As I said before momentum and energy are completely different concepts altogether - energy can be stored and transformed. Momentum cannot be stored nor can you transform a linear momentum into another kind of momentum.

If not convinced, consider for a moment (pun intended) that momentum is a vector and it conserves (in each dimension) as a vector! - whereas energy is a scalar and conserves as a scalar.

> nuclear energy

I beg your pardon?

> does not mean that momentum "is" energy by any interpretation

I never said that. You literally said "momentum has nothing to do with energy", and I gave you one example where they are directly related.

> can you transform a linear momentum into another kind of momentum

Yes, you can. This is exactly why I mentioned yo-yo.

> momentum is a vector and ... energy is a scalar and conserves as a scalar.

That's a good point, it's 100% correct and I'm not arguing with that. But I insist that saying that they are unrelated is still wrong.

Let's go back for a second to where we started. My claim was (and still is) that the only source of aerodynamic lift is the kinetic energy of the air molecules acting on the airfoil. There is just nothing else, after all. This is not conceptually different from how [solar] sail works. Now, in this specific case, the energy of particles acting on the air/solar foil is directly related to their momenta.

So, what are we actually arguing about?

> I beg your pardon?

Not sure what could be unclear there at all. Nuclear energy can be turned into any other energy and vice versa. As long as something has mass it has energy - whether or not we can readily transform that is beside the point.

Your recurring yo-yo example only demonstrates that you don't understand the physical phenomena in the first place. The linear momentum is conserved when the yo-yo pulls on your hand and through that your body, you are either pushing or pulling on Earth via gravitational force, the Earth wobbles opposite of the yo-yo (albeit infinitesimally, thankfully). That's the conservation of the momentum.

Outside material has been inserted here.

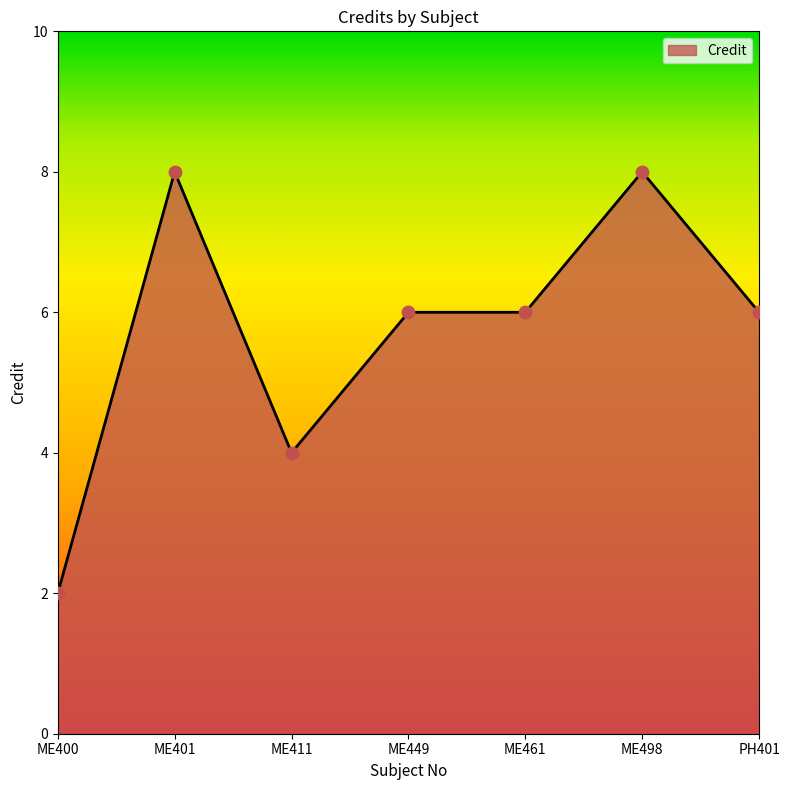

What is the change in value from ME411 to PH401?

+2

The rotational energy of the yo-yo has nothing to do with the linear momentum, that rotation comes from the chemical energy of your muscles that have first lifted, pulled or tossed the yo-yo. With that, you have transformed chemical energy stored in your muscles into the rotational energy of the yo-yo. Momentum has nothing to do with energy. Just because both exist and both get conserved. It is quite profound actually that they are not related at all.

As for this discussion we were talking about you conflating momentum with energy, a common misconception actually, your reticence of even remotely entertaining the idea that you did indeed misuse these concepts diverted into a lengthy discussion that slowly drifted away from the actual points to flawed analogies and yo-yos - also not surprising and a common predicament

Why am I still replying? Because it demonstrates why it is so hard to discuss flying (the very point of the original post) the majority of participants conflate and misuse scientific concepts - then go onto lengthy roundabouts to avoid owning up to these mistakes.

Still, how exactly viscosity helps to create the lift force?